I apologize for the following
The mosfet is IRF4905, the resistors are pair of 1W 50kOhm (not 47kOhm) resistors while the diode is a 1W 15v zener. The voltage input ideally could be anything from 4V up to 15V. I assumed 20V for my calculations for a nice oups margin.
The issue I have run into is that I am not entirely sure how to calculate the power dissipation in the different parts. If the battery is in backwards then the mosfet opens and power instead goes through the resistors and zener which are there to protect the mosfet gate from over voltage. Between those I am not sure how to work out the power dissipation so the following represents my best guess at how to work any of this out and seems to good to be true and therefore likely to be wrong.
Resistors: As far as the resistors go if I considered that if they were the only thing in the circuit and the input voltage is 20v (much higher than the 15v max I intend) then the worst case power dissipated would be (V/R)*V = (20/100k)*20 = 0.004W right? So I could easily get away with a 0.25W resistor.
This means I could do away with the two big resistors in parallel and use the 1/4W metal film resistors I have. Anything in series with them can only reduce the amps and/or voltage through so these are the most pessimistic numbers.
Diode: For the zener the voltage drop would be the zener voltage right? So with a 15v zener it would be 15v volts out of the 20v input. Current would be determined by the resistors in so far as I am aware so 0.0002 amps? That leaves 0.003W for the zener to dissipate. So ΒΌ watt is again fine.
Mosfet: For the mosfet. Fully on (at -4v on the gate) the resistance is 0.02 ohms. So, with a short at 20v that would likely desolder itself right off the board... but the load will be what determines the amps through the mosfet and since that load draw will be substantially less than 5A then 5A20v = 100W. The mosfet is rated for 200W so it is fine.
For the heat sink... Well, at 20v and 5A input and the full on resistance of 0.02 ohms, the voltage drop should be 0.1V through the mosfet. So 0.5W converted to heat?
Junction to ambient ta resistance is 62 so (taw)+ambient would be 62*0.5+30 or 61C working without a heat sink. That seems toasty, but not a problem, so a small heat sink would be enough?

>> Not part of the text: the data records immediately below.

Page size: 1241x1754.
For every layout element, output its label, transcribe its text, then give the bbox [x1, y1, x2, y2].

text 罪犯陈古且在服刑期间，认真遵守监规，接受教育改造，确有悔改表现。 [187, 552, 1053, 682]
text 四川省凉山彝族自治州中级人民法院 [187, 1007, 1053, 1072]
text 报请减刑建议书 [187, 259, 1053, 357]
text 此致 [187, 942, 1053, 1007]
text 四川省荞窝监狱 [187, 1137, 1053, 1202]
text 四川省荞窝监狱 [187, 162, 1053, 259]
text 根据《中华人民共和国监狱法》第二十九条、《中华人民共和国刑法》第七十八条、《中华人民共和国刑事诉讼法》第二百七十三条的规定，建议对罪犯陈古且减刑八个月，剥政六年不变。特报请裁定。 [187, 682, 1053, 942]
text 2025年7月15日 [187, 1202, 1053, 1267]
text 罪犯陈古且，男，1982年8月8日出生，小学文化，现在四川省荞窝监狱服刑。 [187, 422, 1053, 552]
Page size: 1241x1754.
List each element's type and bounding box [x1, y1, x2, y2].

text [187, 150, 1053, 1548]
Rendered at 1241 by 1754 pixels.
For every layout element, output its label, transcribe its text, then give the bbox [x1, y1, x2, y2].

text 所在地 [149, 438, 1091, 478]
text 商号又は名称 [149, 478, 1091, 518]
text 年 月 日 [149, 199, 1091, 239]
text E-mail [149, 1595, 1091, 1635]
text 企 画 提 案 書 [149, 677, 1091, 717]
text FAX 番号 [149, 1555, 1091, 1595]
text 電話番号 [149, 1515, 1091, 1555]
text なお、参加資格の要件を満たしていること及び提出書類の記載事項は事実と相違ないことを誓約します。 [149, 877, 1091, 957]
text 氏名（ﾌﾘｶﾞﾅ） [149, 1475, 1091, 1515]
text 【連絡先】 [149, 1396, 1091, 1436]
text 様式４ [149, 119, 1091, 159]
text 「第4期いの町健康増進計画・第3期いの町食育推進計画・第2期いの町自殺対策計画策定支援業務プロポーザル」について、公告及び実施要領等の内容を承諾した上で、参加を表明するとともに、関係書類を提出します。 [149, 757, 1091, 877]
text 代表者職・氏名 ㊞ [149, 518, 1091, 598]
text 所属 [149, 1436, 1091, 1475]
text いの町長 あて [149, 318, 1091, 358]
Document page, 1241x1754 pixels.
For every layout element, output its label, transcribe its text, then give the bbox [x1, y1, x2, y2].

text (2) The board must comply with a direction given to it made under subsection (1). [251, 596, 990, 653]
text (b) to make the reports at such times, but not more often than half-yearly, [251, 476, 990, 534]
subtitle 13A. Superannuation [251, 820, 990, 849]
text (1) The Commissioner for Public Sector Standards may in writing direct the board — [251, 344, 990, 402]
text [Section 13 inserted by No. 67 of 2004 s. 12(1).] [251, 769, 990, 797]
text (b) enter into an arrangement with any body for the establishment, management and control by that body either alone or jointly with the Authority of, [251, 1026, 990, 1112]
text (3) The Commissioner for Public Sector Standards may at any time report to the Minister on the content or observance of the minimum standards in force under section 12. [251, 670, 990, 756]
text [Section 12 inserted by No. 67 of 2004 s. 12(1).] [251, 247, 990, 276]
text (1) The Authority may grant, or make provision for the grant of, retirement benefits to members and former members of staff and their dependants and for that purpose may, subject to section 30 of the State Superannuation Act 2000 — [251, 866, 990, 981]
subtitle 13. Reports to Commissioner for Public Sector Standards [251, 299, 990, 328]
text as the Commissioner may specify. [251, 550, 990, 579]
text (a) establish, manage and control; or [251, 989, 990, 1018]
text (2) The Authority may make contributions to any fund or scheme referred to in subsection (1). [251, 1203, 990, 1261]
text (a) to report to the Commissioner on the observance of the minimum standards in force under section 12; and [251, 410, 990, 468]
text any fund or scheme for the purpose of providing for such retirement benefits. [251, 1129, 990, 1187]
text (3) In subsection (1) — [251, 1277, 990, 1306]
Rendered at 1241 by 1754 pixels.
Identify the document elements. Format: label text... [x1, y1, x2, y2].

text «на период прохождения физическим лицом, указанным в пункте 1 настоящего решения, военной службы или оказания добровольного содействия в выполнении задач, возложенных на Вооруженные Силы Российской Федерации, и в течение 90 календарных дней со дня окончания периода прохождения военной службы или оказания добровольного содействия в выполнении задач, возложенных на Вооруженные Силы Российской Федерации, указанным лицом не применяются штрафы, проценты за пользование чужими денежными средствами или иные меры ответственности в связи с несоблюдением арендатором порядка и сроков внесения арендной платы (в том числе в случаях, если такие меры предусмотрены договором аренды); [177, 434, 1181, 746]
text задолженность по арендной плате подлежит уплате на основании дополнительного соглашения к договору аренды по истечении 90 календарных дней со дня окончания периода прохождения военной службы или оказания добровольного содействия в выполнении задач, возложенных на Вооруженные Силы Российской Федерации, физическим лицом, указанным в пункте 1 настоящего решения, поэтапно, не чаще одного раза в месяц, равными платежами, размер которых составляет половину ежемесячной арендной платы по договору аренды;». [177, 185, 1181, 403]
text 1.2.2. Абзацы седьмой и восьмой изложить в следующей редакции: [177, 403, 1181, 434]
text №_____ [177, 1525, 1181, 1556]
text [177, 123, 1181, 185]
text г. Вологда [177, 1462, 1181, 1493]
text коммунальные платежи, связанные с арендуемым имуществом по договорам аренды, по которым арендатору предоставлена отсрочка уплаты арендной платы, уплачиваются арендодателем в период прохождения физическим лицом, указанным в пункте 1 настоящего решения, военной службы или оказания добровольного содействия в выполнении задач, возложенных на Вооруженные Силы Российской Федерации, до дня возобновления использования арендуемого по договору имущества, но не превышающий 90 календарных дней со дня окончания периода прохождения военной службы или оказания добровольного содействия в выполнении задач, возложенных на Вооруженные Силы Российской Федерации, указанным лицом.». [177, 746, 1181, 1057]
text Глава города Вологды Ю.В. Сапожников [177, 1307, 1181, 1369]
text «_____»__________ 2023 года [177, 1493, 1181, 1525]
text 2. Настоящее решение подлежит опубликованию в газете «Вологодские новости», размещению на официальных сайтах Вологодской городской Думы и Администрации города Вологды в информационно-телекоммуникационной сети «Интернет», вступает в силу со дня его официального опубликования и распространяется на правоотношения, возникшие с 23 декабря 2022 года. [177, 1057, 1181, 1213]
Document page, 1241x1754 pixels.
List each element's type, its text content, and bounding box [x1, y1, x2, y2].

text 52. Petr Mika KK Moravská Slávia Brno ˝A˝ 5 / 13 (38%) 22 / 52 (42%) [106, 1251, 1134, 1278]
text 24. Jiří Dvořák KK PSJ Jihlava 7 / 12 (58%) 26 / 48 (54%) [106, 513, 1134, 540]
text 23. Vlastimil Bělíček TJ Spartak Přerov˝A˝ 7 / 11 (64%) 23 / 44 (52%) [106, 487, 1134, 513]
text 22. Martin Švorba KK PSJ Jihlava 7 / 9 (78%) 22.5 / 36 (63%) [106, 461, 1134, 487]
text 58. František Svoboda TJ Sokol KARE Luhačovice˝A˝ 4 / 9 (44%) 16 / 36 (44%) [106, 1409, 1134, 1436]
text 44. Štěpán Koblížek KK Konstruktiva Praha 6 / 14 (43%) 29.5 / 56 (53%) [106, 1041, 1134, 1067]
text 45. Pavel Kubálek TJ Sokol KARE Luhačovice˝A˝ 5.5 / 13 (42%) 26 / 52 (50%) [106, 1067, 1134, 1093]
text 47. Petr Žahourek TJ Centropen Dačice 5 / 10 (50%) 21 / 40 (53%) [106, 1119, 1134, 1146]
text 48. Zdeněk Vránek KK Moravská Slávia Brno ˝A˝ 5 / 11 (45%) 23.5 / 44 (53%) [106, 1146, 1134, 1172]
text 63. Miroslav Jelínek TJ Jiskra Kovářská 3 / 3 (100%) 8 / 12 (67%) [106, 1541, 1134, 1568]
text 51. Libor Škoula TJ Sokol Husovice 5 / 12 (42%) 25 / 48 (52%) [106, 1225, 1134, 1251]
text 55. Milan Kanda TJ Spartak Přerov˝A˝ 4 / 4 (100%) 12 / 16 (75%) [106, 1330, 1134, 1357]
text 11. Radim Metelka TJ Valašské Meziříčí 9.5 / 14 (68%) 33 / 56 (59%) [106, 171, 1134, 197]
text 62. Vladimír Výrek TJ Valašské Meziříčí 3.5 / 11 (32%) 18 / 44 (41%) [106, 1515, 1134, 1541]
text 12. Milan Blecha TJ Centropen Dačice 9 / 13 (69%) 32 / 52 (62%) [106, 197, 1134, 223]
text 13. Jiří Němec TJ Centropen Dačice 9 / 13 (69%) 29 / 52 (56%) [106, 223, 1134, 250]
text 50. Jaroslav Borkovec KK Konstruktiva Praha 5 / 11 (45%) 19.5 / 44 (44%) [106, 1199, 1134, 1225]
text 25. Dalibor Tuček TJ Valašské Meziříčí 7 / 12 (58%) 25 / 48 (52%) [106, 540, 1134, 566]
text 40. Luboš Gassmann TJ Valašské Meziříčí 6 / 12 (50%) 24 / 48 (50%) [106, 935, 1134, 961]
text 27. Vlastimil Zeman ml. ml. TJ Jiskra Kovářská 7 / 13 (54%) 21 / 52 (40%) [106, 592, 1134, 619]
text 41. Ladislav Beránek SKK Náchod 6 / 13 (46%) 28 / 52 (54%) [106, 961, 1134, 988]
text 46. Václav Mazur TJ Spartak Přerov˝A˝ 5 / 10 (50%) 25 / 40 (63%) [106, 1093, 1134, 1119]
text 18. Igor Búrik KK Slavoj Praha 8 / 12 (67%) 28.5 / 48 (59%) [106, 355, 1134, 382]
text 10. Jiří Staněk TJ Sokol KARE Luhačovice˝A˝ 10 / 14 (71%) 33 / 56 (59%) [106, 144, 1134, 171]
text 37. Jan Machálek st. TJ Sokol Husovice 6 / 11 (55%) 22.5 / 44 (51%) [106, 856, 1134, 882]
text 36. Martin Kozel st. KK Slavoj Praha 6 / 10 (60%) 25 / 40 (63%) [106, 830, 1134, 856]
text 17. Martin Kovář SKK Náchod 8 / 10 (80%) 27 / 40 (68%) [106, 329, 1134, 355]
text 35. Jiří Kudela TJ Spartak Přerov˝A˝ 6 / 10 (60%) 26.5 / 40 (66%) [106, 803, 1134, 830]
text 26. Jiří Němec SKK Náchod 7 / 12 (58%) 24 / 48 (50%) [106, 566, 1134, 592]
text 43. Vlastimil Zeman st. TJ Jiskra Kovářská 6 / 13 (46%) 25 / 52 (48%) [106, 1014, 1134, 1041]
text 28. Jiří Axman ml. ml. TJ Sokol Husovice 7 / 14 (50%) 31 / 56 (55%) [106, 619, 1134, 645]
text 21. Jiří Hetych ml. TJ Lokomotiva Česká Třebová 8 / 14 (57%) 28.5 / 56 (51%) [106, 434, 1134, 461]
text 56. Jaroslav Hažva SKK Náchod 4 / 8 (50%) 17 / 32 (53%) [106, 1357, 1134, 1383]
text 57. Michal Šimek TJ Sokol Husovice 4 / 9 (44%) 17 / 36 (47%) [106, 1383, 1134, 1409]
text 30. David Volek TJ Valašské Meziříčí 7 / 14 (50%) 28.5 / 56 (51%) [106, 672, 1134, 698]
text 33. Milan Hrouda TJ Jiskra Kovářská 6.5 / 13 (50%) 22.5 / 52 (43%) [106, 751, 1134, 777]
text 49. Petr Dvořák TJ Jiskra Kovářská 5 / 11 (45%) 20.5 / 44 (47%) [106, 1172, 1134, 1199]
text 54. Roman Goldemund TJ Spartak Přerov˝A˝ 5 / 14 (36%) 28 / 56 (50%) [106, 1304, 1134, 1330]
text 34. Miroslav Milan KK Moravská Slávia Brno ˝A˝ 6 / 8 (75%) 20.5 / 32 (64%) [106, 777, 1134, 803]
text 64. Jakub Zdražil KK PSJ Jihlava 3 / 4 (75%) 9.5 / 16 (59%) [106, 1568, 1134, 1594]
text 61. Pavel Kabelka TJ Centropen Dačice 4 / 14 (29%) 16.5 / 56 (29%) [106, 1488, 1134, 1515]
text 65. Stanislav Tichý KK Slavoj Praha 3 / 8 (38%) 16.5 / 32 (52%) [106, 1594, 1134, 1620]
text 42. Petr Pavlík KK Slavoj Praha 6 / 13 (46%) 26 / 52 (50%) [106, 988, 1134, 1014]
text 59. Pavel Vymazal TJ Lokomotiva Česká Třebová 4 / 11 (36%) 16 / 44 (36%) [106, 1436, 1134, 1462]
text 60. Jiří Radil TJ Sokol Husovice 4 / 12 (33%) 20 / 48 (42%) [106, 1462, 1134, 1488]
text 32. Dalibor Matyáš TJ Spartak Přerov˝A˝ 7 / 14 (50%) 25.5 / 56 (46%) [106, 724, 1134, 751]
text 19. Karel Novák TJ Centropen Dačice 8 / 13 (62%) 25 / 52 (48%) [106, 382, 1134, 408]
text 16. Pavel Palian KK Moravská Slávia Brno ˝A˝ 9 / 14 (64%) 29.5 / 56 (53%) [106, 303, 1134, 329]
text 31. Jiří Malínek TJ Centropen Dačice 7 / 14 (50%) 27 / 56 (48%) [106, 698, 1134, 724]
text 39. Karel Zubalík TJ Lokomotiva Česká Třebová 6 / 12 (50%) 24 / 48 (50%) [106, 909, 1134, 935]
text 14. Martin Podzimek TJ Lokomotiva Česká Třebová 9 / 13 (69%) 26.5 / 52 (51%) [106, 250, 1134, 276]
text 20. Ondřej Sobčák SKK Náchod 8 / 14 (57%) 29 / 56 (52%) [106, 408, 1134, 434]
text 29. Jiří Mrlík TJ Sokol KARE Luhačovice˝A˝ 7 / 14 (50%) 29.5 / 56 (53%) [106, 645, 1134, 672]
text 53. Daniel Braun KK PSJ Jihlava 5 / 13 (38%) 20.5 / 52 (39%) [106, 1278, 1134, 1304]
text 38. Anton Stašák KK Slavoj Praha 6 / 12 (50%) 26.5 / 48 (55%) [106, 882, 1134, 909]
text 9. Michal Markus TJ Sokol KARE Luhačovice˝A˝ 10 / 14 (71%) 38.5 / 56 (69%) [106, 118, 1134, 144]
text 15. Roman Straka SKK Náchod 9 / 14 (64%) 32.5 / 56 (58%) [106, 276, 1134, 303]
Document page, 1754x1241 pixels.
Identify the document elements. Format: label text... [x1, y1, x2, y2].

The End? So as far as I can tell I could swap out my two resistors for a single 1/4w metal film resistor without issue, saving ample space. I could swap the 1W zener I have for an 0.5W zener since those were cheaper (I don't have any 0.25w zeners), and a small heat sink on the mosfet would be enough to keep things warm rather than scolding.
Someone please tell me where I went horrible wrong.
And ideally explain it in a way someone dreadfully sleep deprived could understand.